Five years after surgery, 63% of the eligible patients with a driving licence were active drivers. In this group nine patients (5%), did not fulfil the VA requirements. Starting in 1999, there is in Sweden an obligation for lorry and bus drivers older than 45 years of age to have a medical check up including VA to maintain a licence for these vehicles. This check up must be repeated every 10 years. At present there is no obligation for non-commercial car drivers to have their acuities checked, although this matter has been discussed.
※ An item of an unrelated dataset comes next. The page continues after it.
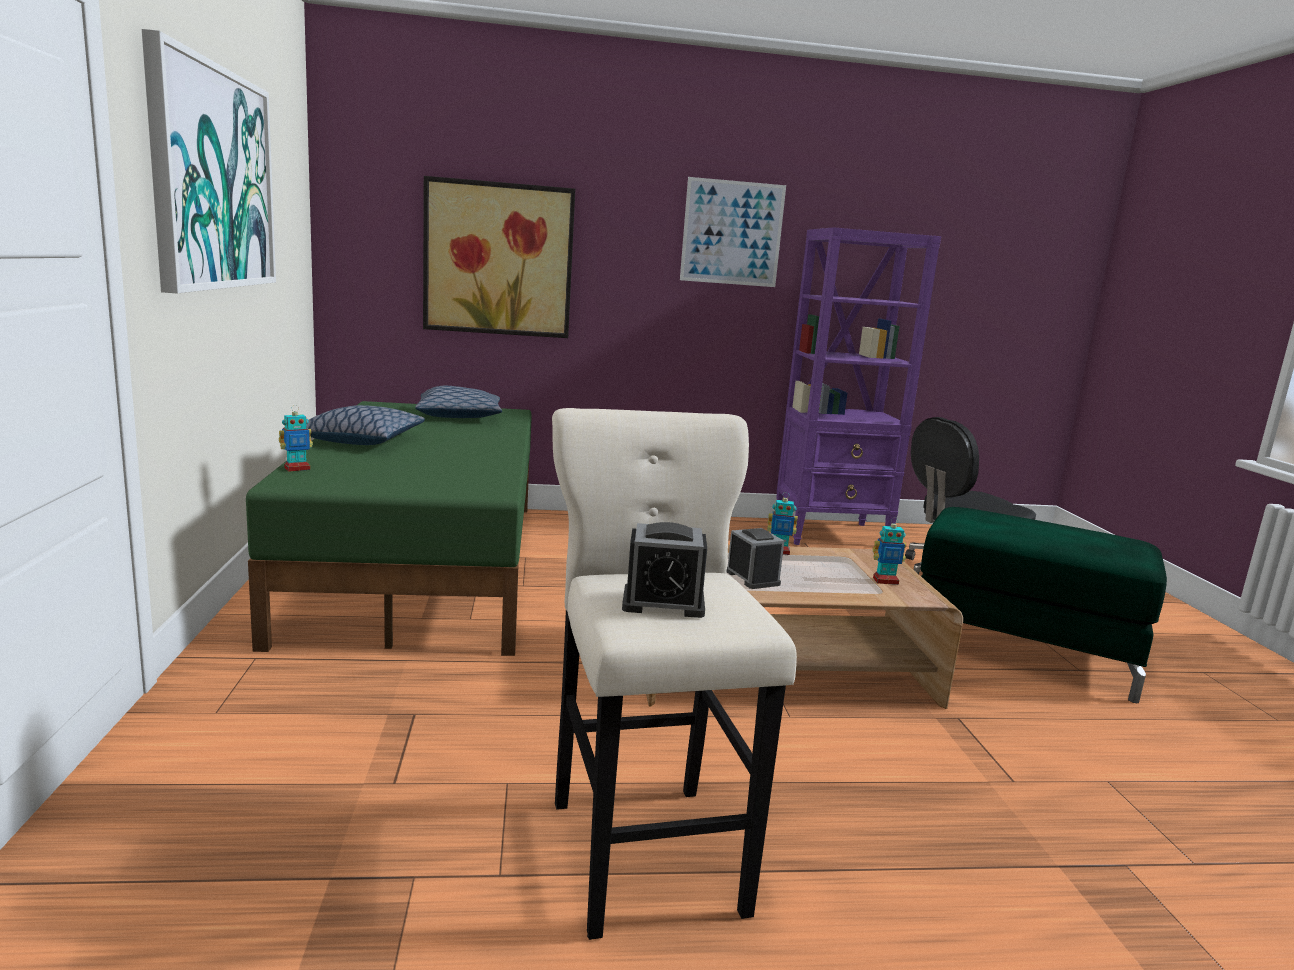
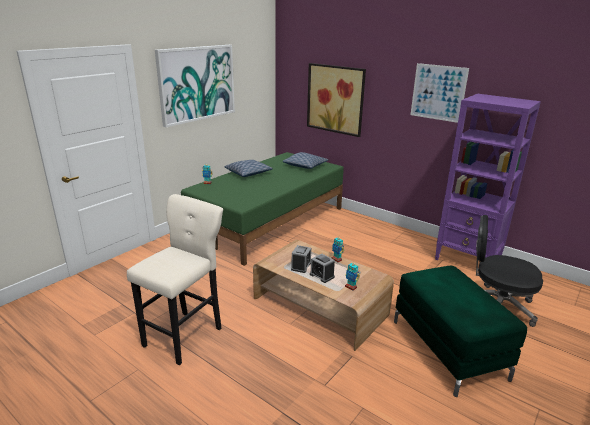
camera: 45 degrees right, 10 degrees up
(663, 603) = (162, 262): alarm clock -> alarm clock (322, 275)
In conclusion, before surgery subjective visual problems while driving were found in a large proportion of cataract patients and a substantial number of patients drove without fulfilling the visual requirements. Drivers with significant cataract, visual functional difficulties, and/or reduced VA should be prioritised for cataract surgery.14,15 Five years after surgery only a few patients drove not fulfilling the requirements, but there were a larger proportion of patients with problems driving in darkness compared with a few months after surgery. The long term impact of cataract surgery in car drivers is beneficial.

Acknowledgments

The authors thank Ulla Lundmark at the Swedish National Register of Driving Licenses for providing data concerning driving licences. The study followed the tenets of the Declaration of Helsinki and was approved by the ethics committee of Umeå University.

Grants from Crown Princess Margareta’s Committee for the Blind, Sweden and from the Umeå University Research Fund, are greatly acknowledged.

Presented in part at the annual meeting of the Association for Research in Vision and Ophthalmology (ARVO), Fort Lauderdale, FL, USA, May 1999. The authors’ have no financial interest or are paid consultants to any commercial company.